THE Balearic Parliament yesterday voted unanimously in favour of calling on the local and central governments to challenge Germany over its controversial air travel tax which is due to come in to force at the beginning of next year.
Airlines will have to pay up to 26 euros per passenger under the German government's plan to impose an air travel tax to raise 1 billion euros a year.
German Chancellor Angela Merkel announced the tax plan over the summer as part of 80 billion euros of budget measures, stunning the aviation industry and sparking protest from airlines and lobby groups. Under the plan, airlines will be taxed according to the distance their passengers travel, starting January 1, 2011.
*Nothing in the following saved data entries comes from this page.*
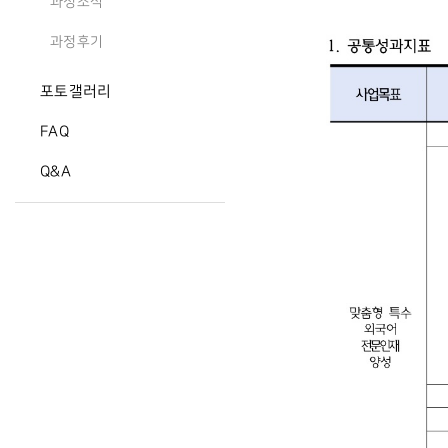
과정소식
과정후기
포토갤러리
FAQ
Q&A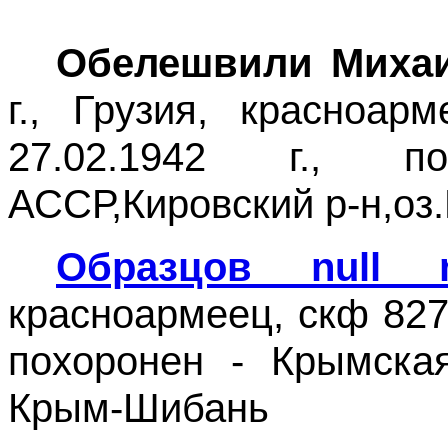
Обелешвили Миха
г., Грузия, красноар
27.02.1942 г., 
АССР,Кировский р-н,оз.
Образцов null n
красноармеец, скф 827 
похоронен - Крымская
Крым-Шибань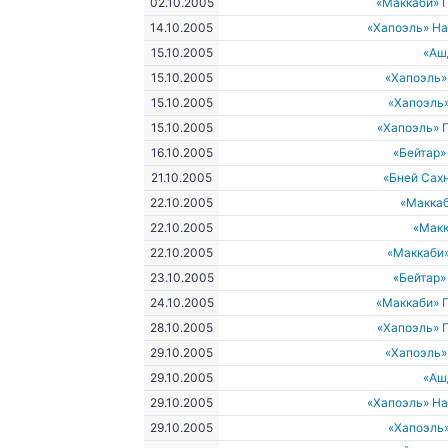
02.10.2005
«Маккаби» 
14.10.2005
«Хапоэль» Н
15.10.2005
«Аш
15.10.2005
«Хапоэль»
15.10.2005
«Хапоэль
15.10.2005
«Хапоэль» 
16.10.2005
«Бейтар
21.10.2005
«Бней Сах
22.10.2005
«Макка
22.10.2005
«Макк
22.10.2005
«Маккаби
23.10.2005
«Бейтар
24.10.2005
«Маккаби» 
28.10.2005
«Хапоэль» 
29.10.2005
«Хапоэль»
29.10.2005
«Аш
29.10.2005
«Хапоэль» Н
29.10.2005
«Хапоэль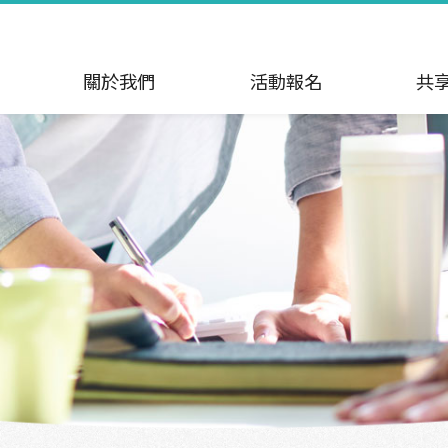
關於我們
活動報名
共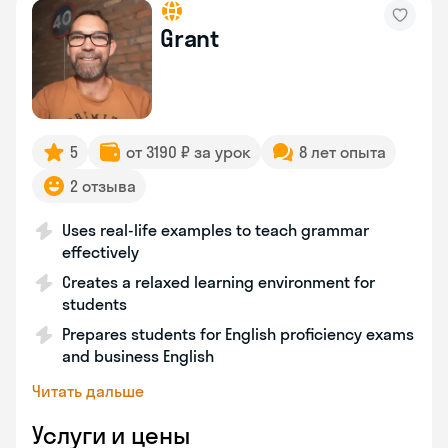
Grant
5
от 3190 ₽ за урок
8 лет опыта
2 отзыва
Uses real-life examples to teach grammar
effectively
Creates a relaxed learning environment for
students
Prepares students for English proficiency exams
and business English
Читать дальше
Услуги и цены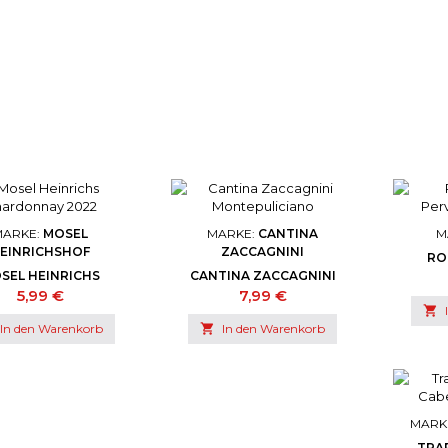
MARKE:
MOSEL
MARKE:
CANTINA
M
EINRICHSHOF
ZACCAGNINI
RO
PERVO
SEL HEINRICHS
CANTINA ZACCAGNINI
ARDONNAY 2022
MONTEPULICIANO
Preis
Preis
5,99 €
7,99 €

In den Warenkorb

In den Warenkorb
MARK
TRA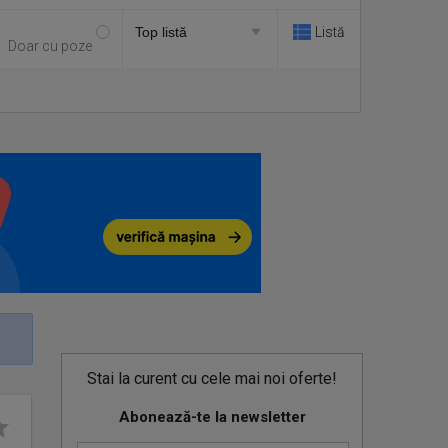
Listă
Doar cu poze
Stai la curent cu cele mai noi oferte!
Abonează-te la newsletter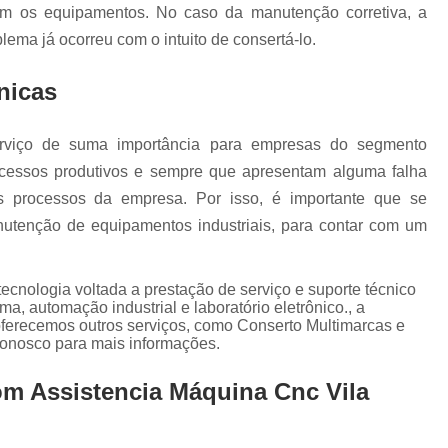
Conserto Servo Drive Yaskawa
om os equipamentos. No caso da manutenção corretiva, a
Conserto de Power Supply Fanuc
lema já ocorreu com o intuito de consertá-lo.
Conserto Drive Fanuc Série Alfa
nicas
Conserto Drive Fanuc Série Beta
Conserto Drive Fanuc Série Beta I
erviço de suma importância para empresas do segmento
rocessos produtivos e sempre que apresentam alguma falha
Conserto Drive Fanuc Series S
s processos da empresa. Por isso, é importante que se
Conserto Spindle Amplifier Fanuc
Con
tenção de equipamentos industriais, para contar com um
Conserto Drive Siemens
Co
Conserto Placa de Controle Siemens
ecnologia voltada a prestação de serviço e suporte técnico
ma, automação industrial e laboratório eletrônico., a
Conserto Simodrive Siemens
Conserto 
erecemos outros serviços, como Conserto Multimarcas e
Conserto Veritron
Manutenção Drive
conosco para mais informações.
Conserto Servo Motor Abb
om Assistencia Máquina Cnc Vila
Conserto Servo Motor Indramat
Conserto Servo Motor Moog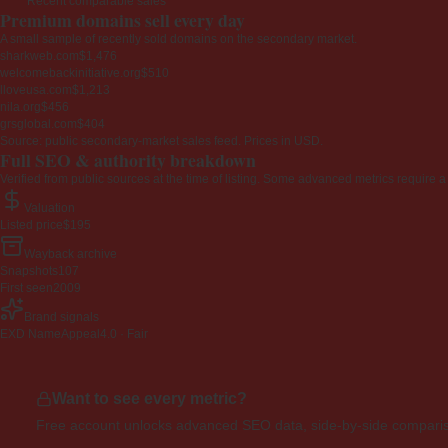
Recent comparable sales
Premium domains sell every day
A small sample of recently sold domains on the secondary market.
sharkweb.com
$1,476
welcomebackinitiative.org
$510
lloveusa.com
$1,213
nila.org
$456
grsglobal.com
$404
Source: public secondary-market sales feed. Prices in USD.
Full SEO & authority breakdown
Verified from public sources at the time of listing. Some advanced metrics require a
Valuation
Listed price
$195
Wayback archive
Snapshots
107
First seen
2009
Brand signals
EXD NameAppeal
4.0 · Fair
Want to see every metric?
Free account unlocks advanced SEO data, side-by-side compariso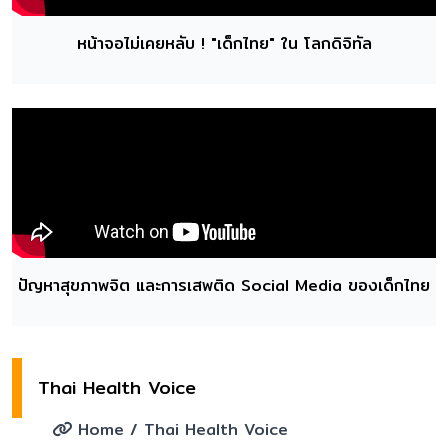
หน้าจอไม่เคยหลับ ! "เด็กไทย" ใน โลกดิจิทัล
ปัญหาสุขภาพจิต และการเสพติด Social Media ของเด็กไทย
Thai Health Voice
Home
/ Thai Health Voice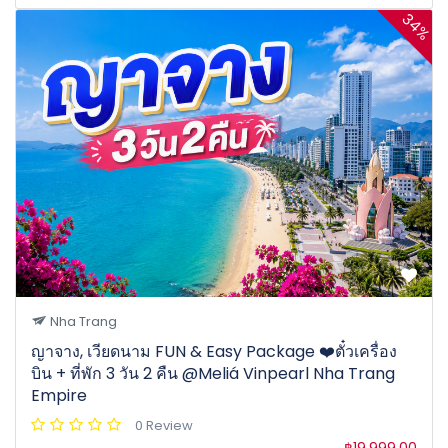
34%
Nha Trang
ญาจาง, เวียดนาม FUN & Easy Package ❤️ตั๋วเครื่อง
บิน + ที่พัก 3 วัน 2 คืน @Meliá Vinpearl Nha Trang
Empire
0 Review
฿19,999.00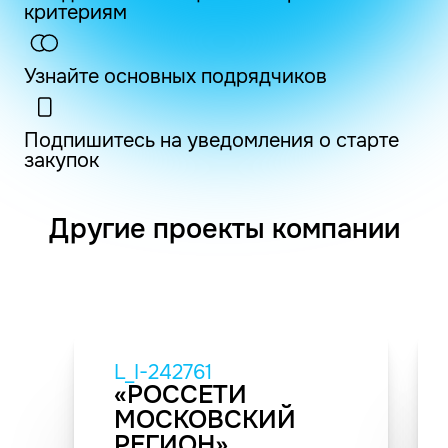
критериям
Узнайте основных подрядчиков
Подпишитесь на уведомления о старте
закупок
Другие проекты компании
L_I-242761
«РОССЕТИ
МОСКОВСКИЙ
РЕГИОН»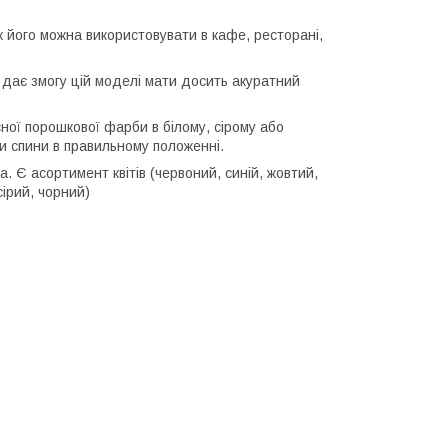
ож його можна використовувати в кафе, ресторані,
о дає змогу цій моделі мати досить акуратний
сної порошкової фарби в білому, сірому або
ки спини в правильному положенні.
. Є асортимент квітів (червоний, синій, жовтий,
сірий, чорний)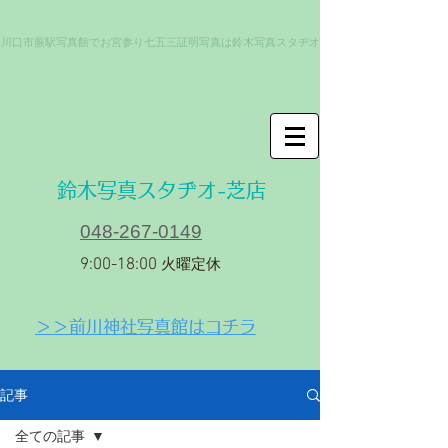
川口市蕨駅写真館でお宮参り七五三証明写真は鈴木写真スタヂオ
​鈴木写真スタヂオ-芝店
048-267-0149
9:00-18:00
火曜定休
＞＞前川神社写真館はコチラ
記事
全ての記事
For shorter trips within the European Union and a number of other countries less then 2'500 kilometres away, the tax is set at 13 euros. For longer trips, at 26 euros.
The tax plan comes as European airlines struggle to return to profitability after the industry's worst downturn in decades.
Airlines body International Air Transport Association has warned that Europe's aviation industry was recovering more slowly than expected, hit by a volcanic ash cloud that closed airspace across a large part of the continent in April, as well as by a weaker euro.
Here in the Balearics, the tourism industry is worried that the tax will have a negative effect on German tourism next year and MPs believe that Palma and Madrid should open talks with Germany over at least excluding the islands, which depend on air travel, from the tax.
The Majorcan Unionist Party fears that the air tax will seriously restrict the Balearics' ability to compete with emerging destinations which can be easily reached by alternative modes of transport to air travel.
The tax is also going to increase the cost of Balearic holidays and MPs want the Balearic government to lodge a complaint with the European Union Committee of Regions.